- Type: Anti-personnel and anti-vehicle mine
- Place of origin: Great Britain

Service history
- Used by: Great Britain
- Wars: World War II

Specifications
- Mass: 0.31lb(0.14kg)
- Height: 1.125in(2.85cm)
- Diameter: 2in(5.08cm)
- Filling weight: 0.125lb(0.056kg)

= A.P. and anti-tire mine =

The A.P. and anti-tire mine was a British anti-personnel mine and anti-vehicle mine used in World War II.

== Design ==

=== Parts ===
The mine's exterior is made up of two circular steel half. The bottom half is smaller than the top. The bottom half contains the detonator system which makes the mine blow up.

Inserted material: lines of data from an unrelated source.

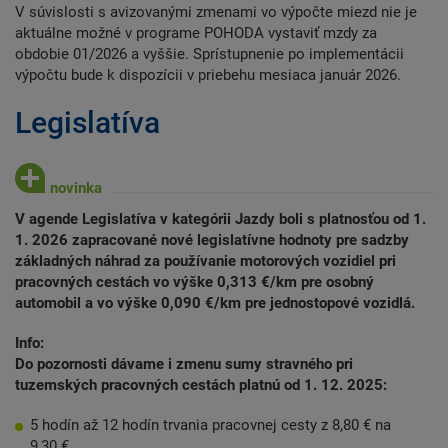
V súvislosti s avizovanými zmenami vo výpočte miezd nie je
aktuálne možné v programe POHODA vystaviť mzdy za
obdobie 01/2026 a vyššie. Sprístupnenie po implementácii
výpočtu bude k dispozícii v priebehu mesiaca január 2026.
Legislatíva
V agende Legislatíva v kategórii Jazdy boli s platnosťou od 1.
1. 2026 zapracované nové legislatívne hodnoty pre sadzby
základných náhrad za používanie motorových vozidiel pri
pracovných cestách vo výške 0,313 €/km pre osobný
automobil a vo výške 0,090 €/km pre jednostopové vozidlá.
Info:
Do pozornosti dávame i zmenu sumy stravného pri
tuzemských pracovných cestách platnú od 1. 12. 2025:
5 hodín až 12 hodín trvania pracovnej cesty z 8,80 € na
9,30 €,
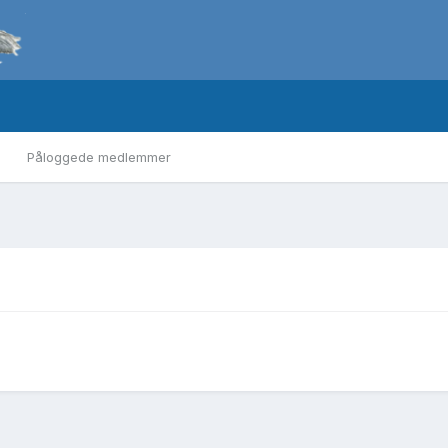
Påloggede medlemmer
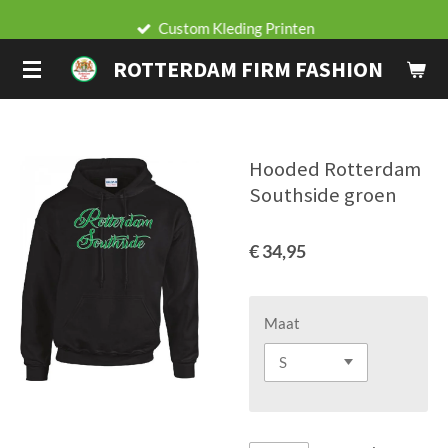
Ga
Custom Kleding Printen
direct
ROTTERDAM FIRM FASHION
naar
de
hoofdinhoud
Hooded Rotterdam
Southside groen
€ 34,95
Maat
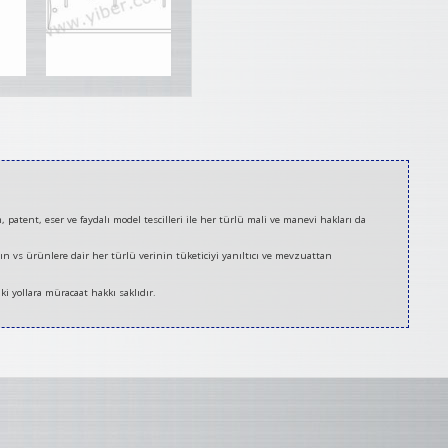
tent, eser ve faydalı model tescilleri ile her türlü mali ve manevi hakları da
nın vs ürünlere dair her türlü verinin tüketiciyi yanıltıcı ve mevzuattan
ki yollara müracaat hakkı saklıdır.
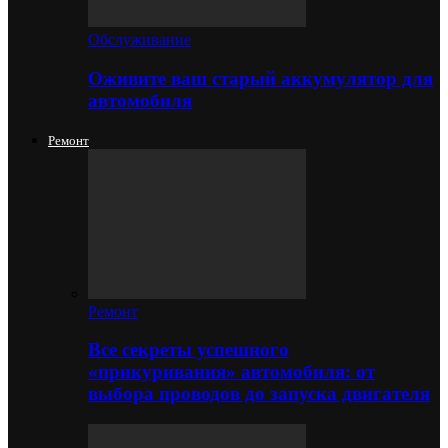
Обслуживание
Оживите ваш старый аккумулятор для
автомобиля
Ремонт
Ремонт
Все секреты успешного
«прикуривания» автомобиля: от
выбора проводов до запуска двигателя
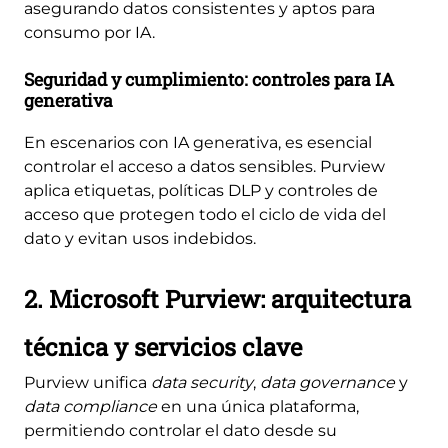
asegurando datos consistentes y aptos para
consumo por IA.
Seguridad y cumplimiento: controles para IA
generativa
En escenarios con IA generativa, es esencial
controlar el acceso a datos sensibles. Purview
aplica etiquetas, políticas DLP y controles de
acceso que protegen todo el ciclo de vida del
dato y evitan usos indebidos.
2. Microsoft Purview: arquitectura
técnica y servicios clave
Purview unifica
data security
,
data governance
y
data compliance
en una única plataforma,
permitiendo controlar el dato desde su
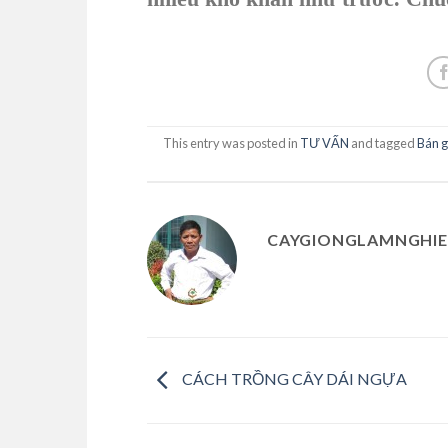
This entry was posted in
TƯ VẤN
and tagged
Bán g
CAYGIONGLAMNGHIE
CÁCH TRỒNG CÂY DÁI NGỰA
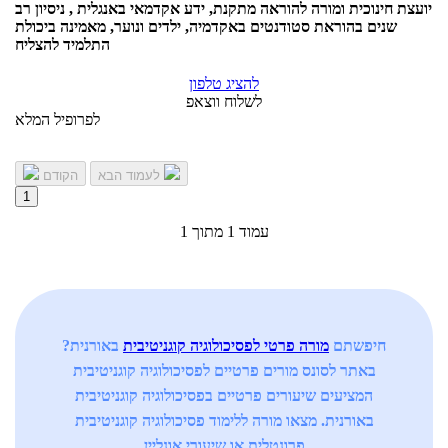
יועצת חינוכית ומורה להוראה מתקנת, ידע אקדמאי באנגלית , ניסיון רב
שנים בהוראת סטודנטים באקדמיה, ילדים ונוער, מאמינה ביכולת
התלמיד להצליח
להציג טלפון
לשלוח ווצאפ
לפרופיל המלא
לעמוד הבא
הקודם
1
עמוד 1 מתוך 1
חיפשתם
מורה פרטי לפסיכולוגיה קוגניטיבית
באורנית?
באתר לסונס מורים פרטיים לפסיכולוגיה קוגניטיבית
המציעים שיעורים פרטיים בפסיכולוגיה קוגניטיבית
באורנית. מצאו מורה ללימוד פסיכולוגיה קוגניטיבית
פרונטלית או שיעורי אונליין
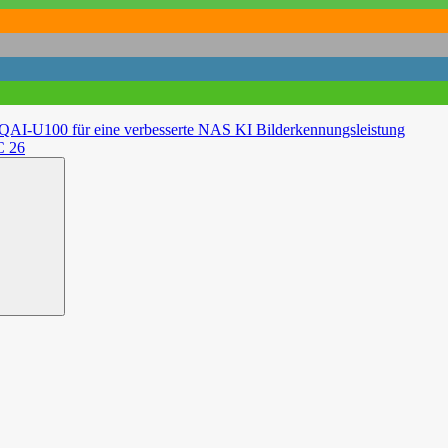
AI-U100 für eine verbesserte NAS KI Bilderkennungsleistung
C 26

The top half contains the actual explosive which is in the shape of a circle without the middle. The explosive is attached to the top half through some substance which holds it in place.

=== Detonation process ===
The mine is triggered by pressure on top of it by something above compressing the mine. This causes the detonator retainer to go down onto a cap retainer sleeve which coils the striker spring. This simultaneously making the striker go through shear wire. When the striker goes through the shear wire the force of the striker springs makes the striker go further and makes contact with a percussion cap. The flames made by the striker coming into contact with the percussion cap go through holes in the mine activating the two detonators which in turn detonate the mines explosive contents.

=== Arming and disarming ===
The mine is armed by putting the detonator retainer over the percussion cap retaining sleeve and screwing the percussion cap into the lower half of the mine. Then the larger upper half is placed on the smaller lower half. Disarming the mine involves doing the opposite of arming and also there is no safety as that cannot be used to neutralise it the mine is basic.

== Service ==
This mine was intended to be used by airborne units. Its light charge means it is only capable of damaging tires on motor vehicles but it is sufficient to severely injure a soldier and possibly kill them and will definitely make anyone that steps on it a casualty.